### PASSAGE TO READ
Vox Populi
A Letter to the Editor
 
 

A Response to the Collective Political Insanity Commentary
Tuesday, September 9, 2003

by Daryle Hendricksen

I just wanted to quickly respond to your 28 August Commentary, where you compared the "political insanity" of the Ten Commandments controversy with the "insanity" of the charge that the Republicans are "undermining our democratic institutions."

While I agree with your observations in both cases 100%, I would like to point out that there is one rather important distinction between them. The Democratic Party, and leaders within the Democratic Party (specifically Gray Davis, leaders of the California DNC, the National DNC, and presumably Bill Clinton, who is assisting Gray Davis with his attempt to retain the Governorship), are openly supporting this charge against the Republicans. In other words, this is a position supported by so-called "mainstream" Democrats. This charge (that Republicans "steal" elections they cannot win) is a ridiculous charge that has been thrown around much too often since the 2000 Presidential election. If you don't like the rules then work on changing them!

On the other hand, the Ten Commandments controversy is really a "religious-right" issue. To the best of my knowledge, there are no "mainstream" Republicans who have latched on to this issue. There has been no attempt to demonize Democrats because of the court decisions regarding this issue. Even the more right-wing talk show hosts (many of whom have allowed Judge Moore to present his case to the people) haven't gone as far as to suggest the courts were wrong in these judgments. The Supreme Court (who helped George W. Bush "steal" the 2000 election, you remember) refused to even hear the case! This is an issue some extremists within the Republican Party have latched onto, but it hasn't gained any traction with so-called "mainstream" Republicans. The bottom line is that most reasonable people understand that Judge Moore is violating our Constitution's anti-Religious Establishment clause!

So, while these are both excellent examples of "political insanity", I find it difficult to blame the Republican Party (or the "right" in general) for independent actions of one segment of that party. On the other hand, the Democratic Party should be ashamed of the way in which they are insulting every person in California who supports the recall. There will always be "extremists" on both sides to come up with ridiculous (and "insane") arguments for their opinions (and there is nothing wrong with allowing those "extremists" to express their views). I am far more concerned when "mainstream" organizations (such as the DNC) become a part of that insanity!

### GIVEN RECORDS

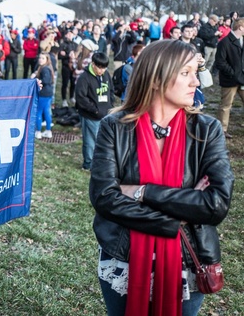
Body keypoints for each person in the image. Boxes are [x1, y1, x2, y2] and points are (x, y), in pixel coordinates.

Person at [90, 39, 233, 315]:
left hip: (187, 259)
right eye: (185, 73)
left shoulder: (207, 130)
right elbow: (105, 198)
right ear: (156, 79)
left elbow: (215, 205)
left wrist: (141, 192)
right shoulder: (114, 128)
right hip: (125, 257)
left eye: (196, 72)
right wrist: (176, 216)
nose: (196, 82)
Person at [75, 52, 113, 171]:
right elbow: (81, 98)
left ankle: (99, 161)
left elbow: (111, 91)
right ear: (93, 64)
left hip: (105, 113)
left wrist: (110, 106)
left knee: (102, 140)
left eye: (104, 67)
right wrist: (94, 110)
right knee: (90, 140)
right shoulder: (84, 78)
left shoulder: (106, 75)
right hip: (90, 115)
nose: (102, 70)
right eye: (99, 67)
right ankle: (88, 163)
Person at [215, 17, 244, 139]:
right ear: (241, 28)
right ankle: (222, 130)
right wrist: (232, 73)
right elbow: (220, 62)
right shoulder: (224, 42)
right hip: (230, 80)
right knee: (226, 105)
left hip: (242, 78)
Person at [32, 52, 54, 139]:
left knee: (39, 112)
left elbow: (46, 80)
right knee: (47, 111)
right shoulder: (46, 68)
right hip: (48, 93)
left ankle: (38, 132)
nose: (40, 59)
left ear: (47, 60)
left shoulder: (45, 69)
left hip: (43, 93)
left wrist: (35, 78)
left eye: (43, 58)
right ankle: (48, 131)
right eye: (40, 58)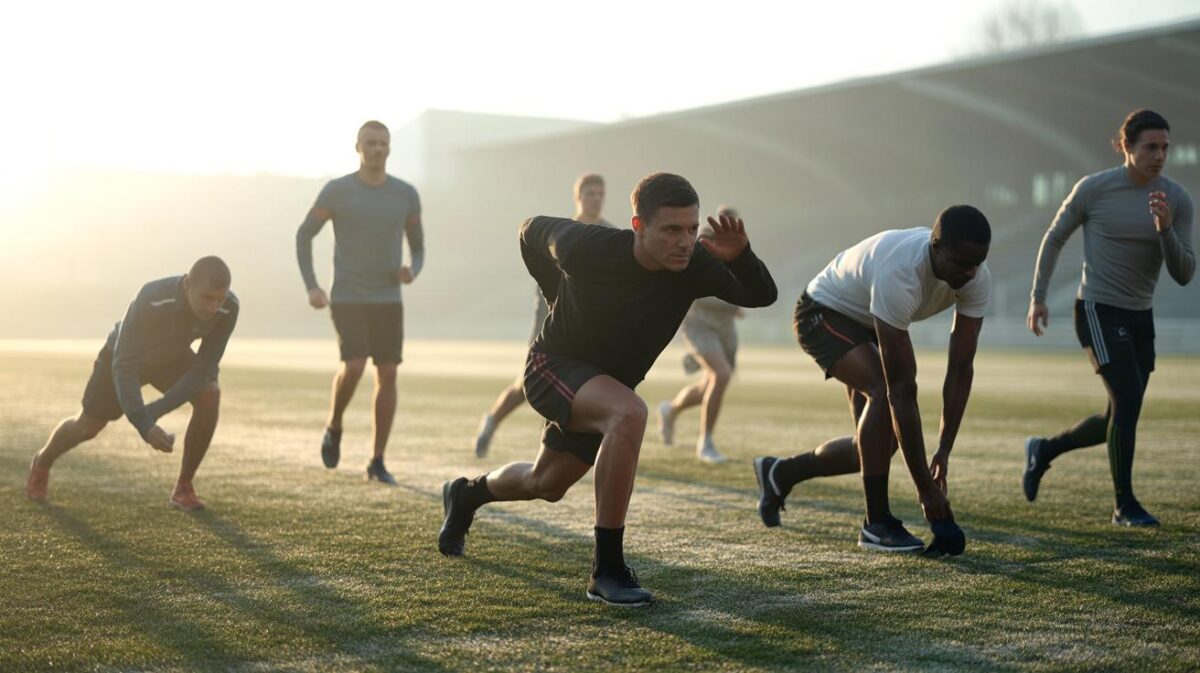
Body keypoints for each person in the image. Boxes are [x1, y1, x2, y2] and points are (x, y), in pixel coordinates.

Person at [439, 173, 777, 606]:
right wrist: (555, 294)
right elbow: (529, 231)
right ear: (638, 226)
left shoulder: (694, 263)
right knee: (630, 413)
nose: (684, 241)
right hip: (552, 367)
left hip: (604, 388)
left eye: (692, 229)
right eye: (671, 229)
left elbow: (762, 294)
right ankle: (608, 570)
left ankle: (466, 493)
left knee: (547, 483)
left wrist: (742, 256)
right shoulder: (587, 246)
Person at [753, 206, 992, 556]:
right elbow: (901, 390)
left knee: (875, 448)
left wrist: (943, 450)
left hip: (868, 318)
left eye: (978, 263)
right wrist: (926, 490)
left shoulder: (977, 276)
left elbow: (960, 368)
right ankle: (876, 523)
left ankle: (781, 473)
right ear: (936, 246)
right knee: (883, 391)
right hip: (823, 311)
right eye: (962, 263)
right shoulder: (901, 272)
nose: (971, 272)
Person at [1022, 109, 1194, 527]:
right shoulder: (1094, 189)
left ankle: (1044, 450)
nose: (1159, 156)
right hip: (1097, 309)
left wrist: (1165, 229)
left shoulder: (1176, 199)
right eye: (1150, 147)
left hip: (1140, 315)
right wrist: (1038, 296)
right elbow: (1054, 237)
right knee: (1128, 400)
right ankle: (1124, 505)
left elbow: (1184, 273)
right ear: (1126, 146)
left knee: (1119, 415)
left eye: (1165, 148)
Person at [25, 257, 237, 511]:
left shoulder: (229, 308)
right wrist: (144, 423)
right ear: (187, 284)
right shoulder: (152, 297)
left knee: (209, 393)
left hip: (171, 358)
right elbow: (124, 365)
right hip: (124, 357)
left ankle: (183, 487)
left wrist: (155, 410)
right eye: (207, 298)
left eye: (219, 299)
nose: (213, 308)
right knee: (88, 427)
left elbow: (203, 369)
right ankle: (42, 461)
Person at [296, 120, 425, 485]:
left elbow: (418, 247)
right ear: (358, 147)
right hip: (348, 294)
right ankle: (334, 424)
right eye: (370, 143)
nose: (377, 149)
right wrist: (312, 286)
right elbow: (304, 234)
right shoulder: (337, 191)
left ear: (389, 148)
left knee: (388, 372)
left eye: (383, 143)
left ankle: (377, 460)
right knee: (353, 365)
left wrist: (412, 270)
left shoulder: (405, 194)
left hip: (388, 297)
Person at [473, 173, 613, 458]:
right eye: (590, 193)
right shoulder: (561, 232)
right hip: (551, 315)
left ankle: (550, 452)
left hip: (586, 323)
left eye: (600, 194)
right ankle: (492, 420)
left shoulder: (610, 234)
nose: (596, 199)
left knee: (570, 384)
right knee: (528, 384)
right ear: (578, 197)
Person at [657, 205, 746, 463]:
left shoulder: (738, 249)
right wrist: (732, 302)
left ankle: (671, 409)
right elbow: (697, 289)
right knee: (721, 375)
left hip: (725, 329)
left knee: (710, 384)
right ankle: (705, 443)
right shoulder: (702, 245)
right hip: (699, 325)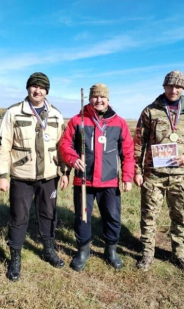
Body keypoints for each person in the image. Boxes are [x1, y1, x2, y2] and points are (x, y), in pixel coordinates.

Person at [0, 72, 69, 281]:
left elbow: (62, 146)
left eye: (42, 87)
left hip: (49, 176)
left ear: (47, 91)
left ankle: (48, 249)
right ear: (28, 88)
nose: (38, 91)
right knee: (19, 217)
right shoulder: (14, 113)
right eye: (34, 86)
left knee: (48, 215)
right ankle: (15, 257)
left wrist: (64, 172)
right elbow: (3, 144)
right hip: (21, 176)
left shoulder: (55, 114)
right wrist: (1, 174)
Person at [134, 70, 184, 272]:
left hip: (179, 176)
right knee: (149, 216)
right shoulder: (150, 111)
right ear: (164, 86)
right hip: (153, 175)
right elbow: (139, 144)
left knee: (180, 216)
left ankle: (179, 255)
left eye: (178, 86)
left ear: (183, 88)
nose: (174, 90)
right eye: (170, 85)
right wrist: (137, 171)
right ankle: (147, 254)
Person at [59, 83, 134, 271]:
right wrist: (73, 158)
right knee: (82, 217)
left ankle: (111, 250)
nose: (99, 100)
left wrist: (127, 177)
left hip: (109, 181)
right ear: (90, 98)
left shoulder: (119, 123)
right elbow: (65, 145)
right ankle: (83, 251)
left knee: (113, 217)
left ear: (108, 100)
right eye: (95, 97)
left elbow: (128, 152)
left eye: (102, 97)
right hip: (84, 181)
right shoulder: (78, 120)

### EXERCISES TO COMPLETE
(a) Please answer these about the letter, one per line:
(i) On what date did the commentary the writer responds to appear?
(ii) Who does the writer say is helping Gray Davis try to keep the governorship?
(iii) Which court refused to hear the Ten Commandments case?
(b) Duplicate everything in the letter from "While I agree" down to "on changing them!".
(c) Render this sentence from the letter in Spanish: "There has been no attempt to demonize Democrats because of the court decisions regarding this issue."

### ANSWERS TO THE EXERCISE
(a)
(i) 28 August
(ii) Bill Clinton (presumably, the writer says)
(iii) The Supreme Court

(b)
While I agree with your observations in both cases 100%, I would like to point out that there is one rather important distinction between them. The Democratic Party, and leaders within the Democratic Party (specifically Gray Davis, leaders of the California DNC, the National DNC, and presumably Bill Clinton, who is assisting Gray Davis with his attempt to retain the Governorship), are openly supporting this charge against the Republicans. In other words, this is a position supported by so-called "mainstream" Democrats. This charge (that Republicans "steal" elections they cannot win) is a ridiculous charge that has been thrown around much too often since the 2000 Presidential election. If you don't like the rules then work on changing them!

(c) No ha habido ningún intento de demonizar a los demócratas por las decisiones judiciales sobre este asunto.